I first met my best friend on Okinawa in 1948. She was 10, and I was 11 year old. Our families had recently moved to the new American housing area in Machinato, near Naha, and my mother urged me to cross the street and meet her. But that wasn't the way pre-teenagers did things. I waited until I saw her come out in her yard one day, then I went outside and read my pile of American comic books. After an hour or so, she casually walked over, sat down beside me and picked up a Superman comic.

We didn't talk until several hours later when we went inside for Cokes and potato chips and got to know eachother. We were both only children, artistic and creative, and we bonded instantly. From that day on, we were best friends. More than a friend, she was also the sister I never had. We confided in each other about everything, spent every afternoon writing fantastic stories or painting, kept long lists of books we'd read and movies we'd seen, and dreamt about the future together. When we were twelve, we became "blood sisters" and vowed never to let anything come between us--except boys.

When it was time to leave Okinawa, we went to college together in New Mexico. We married at about the same time to men who went on to have successful careers in the government and happily they got along, too, so we were able to continue our friendship as married adults.

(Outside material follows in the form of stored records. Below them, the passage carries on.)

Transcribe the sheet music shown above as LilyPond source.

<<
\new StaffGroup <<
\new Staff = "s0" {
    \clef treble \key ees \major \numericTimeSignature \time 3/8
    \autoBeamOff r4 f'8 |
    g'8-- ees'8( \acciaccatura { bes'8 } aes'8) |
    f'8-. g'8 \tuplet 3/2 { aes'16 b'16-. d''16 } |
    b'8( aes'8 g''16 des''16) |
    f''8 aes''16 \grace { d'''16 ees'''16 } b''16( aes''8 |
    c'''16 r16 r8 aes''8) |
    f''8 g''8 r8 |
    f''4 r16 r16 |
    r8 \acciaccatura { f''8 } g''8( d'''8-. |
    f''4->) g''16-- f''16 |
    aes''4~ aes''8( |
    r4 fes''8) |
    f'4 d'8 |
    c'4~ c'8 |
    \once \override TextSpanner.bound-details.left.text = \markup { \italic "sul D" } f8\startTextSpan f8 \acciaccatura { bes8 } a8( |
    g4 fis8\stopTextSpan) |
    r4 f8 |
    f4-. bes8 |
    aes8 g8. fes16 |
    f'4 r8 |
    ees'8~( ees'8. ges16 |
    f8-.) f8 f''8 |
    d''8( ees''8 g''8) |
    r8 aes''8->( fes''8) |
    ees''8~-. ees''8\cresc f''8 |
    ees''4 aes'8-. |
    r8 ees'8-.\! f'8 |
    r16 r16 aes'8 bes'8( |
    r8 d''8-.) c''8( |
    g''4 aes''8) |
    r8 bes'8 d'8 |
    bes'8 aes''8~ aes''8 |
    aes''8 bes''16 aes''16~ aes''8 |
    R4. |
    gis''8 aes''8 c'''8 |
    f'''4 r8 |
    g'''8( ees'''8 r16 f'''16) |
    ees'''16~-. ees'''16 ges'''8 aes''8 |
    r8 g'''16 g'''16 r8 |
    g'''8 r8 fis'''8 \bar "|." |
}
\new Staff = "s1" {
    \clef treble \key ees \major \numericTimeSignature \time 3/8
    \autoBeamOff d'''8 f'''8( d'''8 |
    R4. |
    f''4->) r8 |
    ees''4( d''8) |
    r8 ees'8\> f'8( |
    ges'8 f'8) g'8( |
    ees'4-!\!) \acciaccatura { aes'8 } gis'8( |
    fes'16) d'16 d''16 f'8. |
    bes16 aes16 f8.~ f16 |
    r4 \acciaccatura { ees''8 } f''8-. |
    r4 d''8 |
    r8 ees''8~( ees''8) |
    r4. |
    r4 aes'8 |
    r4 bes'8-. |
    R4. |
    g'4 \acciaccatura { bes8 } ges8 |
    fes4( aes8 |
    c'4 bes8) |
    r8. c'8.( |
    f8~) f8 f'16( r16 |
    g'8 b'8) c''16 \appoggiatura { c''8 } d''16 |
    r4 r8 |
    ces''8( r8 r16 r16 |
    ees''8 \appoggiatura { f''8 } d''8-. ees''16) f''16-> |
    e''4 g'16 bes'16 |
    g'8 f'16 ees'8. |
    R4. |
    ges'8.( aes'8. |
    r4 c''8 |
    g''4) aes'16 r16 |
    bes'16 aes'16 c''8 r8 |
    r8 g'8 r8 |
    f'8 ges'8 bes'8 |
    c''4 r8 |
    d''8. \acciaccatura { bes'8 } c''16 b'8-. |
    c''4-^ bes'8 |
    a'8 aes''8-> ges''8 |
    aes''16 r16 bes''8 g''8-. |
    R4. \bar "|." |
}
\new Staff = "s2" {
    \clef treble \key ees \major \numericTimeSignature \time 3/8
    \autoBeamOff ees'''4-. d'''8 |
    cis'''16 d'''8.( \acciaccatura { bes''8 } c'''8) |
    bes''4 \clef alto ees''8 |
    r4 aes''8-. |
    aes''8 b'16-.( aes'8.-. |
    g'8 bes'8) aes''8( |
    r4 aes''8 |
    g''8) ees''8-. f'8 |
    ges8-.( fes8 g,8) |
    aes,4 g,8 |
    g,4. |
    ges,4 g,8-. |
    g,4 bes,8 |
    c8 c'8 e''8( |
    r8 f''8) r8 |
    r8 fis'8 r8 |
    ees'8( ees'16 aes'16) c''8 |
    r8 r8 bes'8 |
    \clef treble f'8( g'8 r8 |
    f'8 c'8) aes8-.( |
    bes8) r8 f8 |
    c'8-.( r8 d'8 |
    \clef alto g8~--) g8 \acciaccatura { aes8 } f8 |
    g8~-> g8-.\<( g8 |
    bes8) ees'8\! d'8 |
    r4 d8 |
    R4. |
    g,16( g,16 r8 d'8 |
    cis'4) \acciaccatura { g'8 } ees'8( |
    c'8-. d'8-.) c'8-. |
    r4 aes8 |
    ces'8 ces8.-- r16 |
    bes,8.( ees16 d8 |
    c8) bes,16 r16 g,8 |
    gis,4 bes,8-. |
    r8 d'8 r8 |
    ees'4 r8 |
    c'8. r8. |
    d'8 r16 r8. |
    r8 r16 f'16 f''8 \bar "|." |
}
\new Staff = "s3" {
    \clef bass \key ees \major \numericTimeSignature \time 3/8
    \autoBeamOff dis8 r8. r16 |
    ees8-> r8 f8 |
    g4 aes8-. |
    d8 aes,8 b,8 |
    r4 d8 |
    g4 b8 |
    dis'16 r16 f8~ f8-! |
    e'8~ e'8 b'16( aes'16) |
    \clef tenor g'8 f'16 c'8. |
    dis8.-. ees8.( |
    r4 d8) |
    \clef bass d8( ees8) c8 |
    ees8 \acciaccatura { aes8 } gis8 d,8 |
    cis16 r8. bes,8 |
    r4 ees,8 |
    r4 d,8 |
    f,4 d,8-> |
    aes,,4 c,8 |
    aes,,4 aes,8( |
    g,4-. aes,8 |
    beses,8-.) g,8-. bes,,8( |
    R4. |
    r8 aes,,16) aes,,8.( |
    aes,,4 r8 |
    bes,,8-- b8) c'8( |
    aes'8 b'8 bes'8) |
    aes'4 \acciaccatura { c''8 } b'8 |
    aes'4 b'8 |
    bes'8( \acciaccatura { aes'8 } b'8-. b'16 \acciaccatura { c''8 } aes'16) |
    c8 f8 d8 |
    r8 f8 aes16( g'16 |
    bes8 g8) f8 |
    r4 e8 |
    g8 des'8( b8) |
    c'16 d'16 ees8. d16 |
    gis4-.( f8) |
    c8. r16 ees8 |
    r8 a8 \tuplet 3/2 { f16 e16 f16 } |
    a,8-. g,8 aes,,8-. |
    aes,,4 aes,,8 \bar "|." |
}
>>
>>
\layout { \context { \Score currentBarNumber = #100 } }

For a period of a few years, we were not close. We didn't lose touch, but our lives took separate paths. We reunited at a high school reunion and realized the years hadn't changed us at all; we were still best friends.

A few months later, we went to Italy together. It was the first of many trips we took after our children were grown. Sometimes our husbands went with us, often they did not I will always remember our cruises on the Nile and the Volga, our adventures in Finland, Estonia, Costa Rica, and Italy.

One summer we made a literary pilgrimage of the eastern part of the United States, visiting the House of Seven Gables, Walden Pond, and the homes of Ralph Waldo Emerson, Louisa May Alcott, Mark Twain, and Harriet Beecher Stowe. We even took a pirate cruise out of Mystic Connecticut on a sailing ship.

She and I went together to many of our high school reunions held in places like San Diego, Las Vegas, San Antonio, and Daytona Beach, where we enjoyed spending days reminiscing with our old friends from Okinawa.

In 1995, she and I made a sentimental journey back to Okinawa with another friend, Edwin Katlas. She and I spoke on the phone several times a week. Her calls always began, "This is Joan--in Las Vegas." We were planning to visit China and Tibet in the spring.

But Joan fell ill, and after a valiant battle with her illness, she died on February 17, 2001. Life does go on without my best friend, Joan Emblem Miller, but it will never be the same.